3. a palace in St. Petersburg built by Catherine II, now in use as an art museum Origin: Approximately 1300; from Old French, 'hermitage', or 'ermitage', from 'heremite': religious recluse, or 'hermite': hermit; from Late Latin, 'ermita'; from Greek, 'eremites': person of the desert, from 'eremia': desert, from 'eremos': uninhabited. In Action: "Ever upbeat, he likens his switch from the outside world to his Internet hermitage as a move from a beautiful beachfront property to a scenic mountain spot. 'I have not had any time to miss anything,' he said.
The former UPS computing systems manager has had trouble finding shoes, but not potential wives. Women from all over the world have proposed online. But DotComGuy considers himself an 'old-fashioned kind of guy.'"

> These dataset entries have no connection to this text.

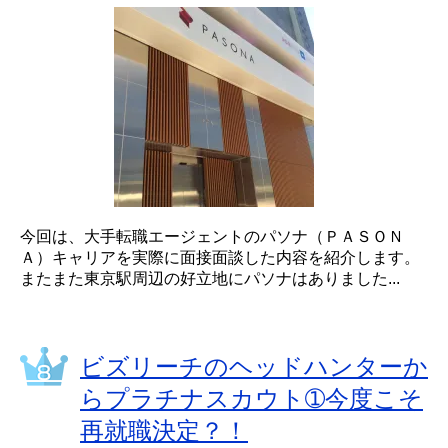
今回は、大手転職エージェントのパソナ（ＰＡＳＯＮ
Ａ）キャリアを実際に面接面談した内容を紹介します。
またまた東京駅周辺の好立地にパソナはありました...
ビズリーチのヘッドハンターか
らプラチナスカウト➀今度こそ
再就職決定？！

Richard Stenger. 'Does DotComguy live in e-utopia or a publicity hut?' CNN.com (January 25, 2000).
On that Note: The Hermitage is also the name of one of the most magnificent museums in the world. Located in the northern city of St. Petersburg, Russia, the State Hermitage Museum rests on a picturesque bank of the Neva River. St. Petersburg is so far north that the sun does not fully go down in the summer and from June 11th to July 2nd, the nights are as bright as early evening.

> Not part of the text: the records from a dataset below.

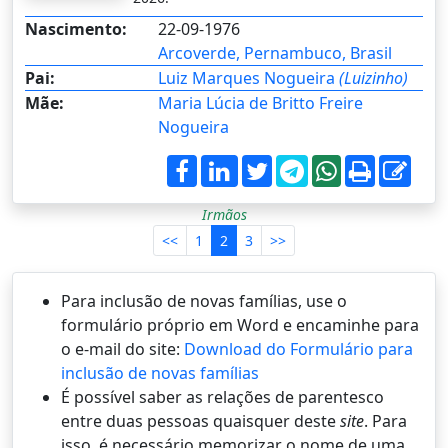
Nascimento:
22-09-1976
Arcoverde, Pernambuco, Brasil
Pai:
Luiz Marques Nogueira
(Luizinho)
Mãe:
Maria Lúcia de Britto Freire
Nogueira
Irmãos
<<
1
2
3
>>
Para inclusão de novas famílias, use o
formulário próprio em Word e encaminhe para
o e-mail do site:
Download do Formulário para
inclusão de novas famílias
É possí­vel saber as relações de parentesco
entre duas pessoas quaisquer deste
site
. Para
isso, é necessário memorizar o nome de uma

One of the Hermitage's main buildings is the Winter Palace. Designed with the explicit goal of surpassing all European palaces in beauty, the 240 room structure was completed in 1762. The palace was the official residence of Russian royalty until the 1917 revolution, when the Romanovs were dethroned and murdered. The buildings and collections of the State Hermitage Museum are largely attributed to Catherine the Great, an avid art collector who ruled Russia for 34 years.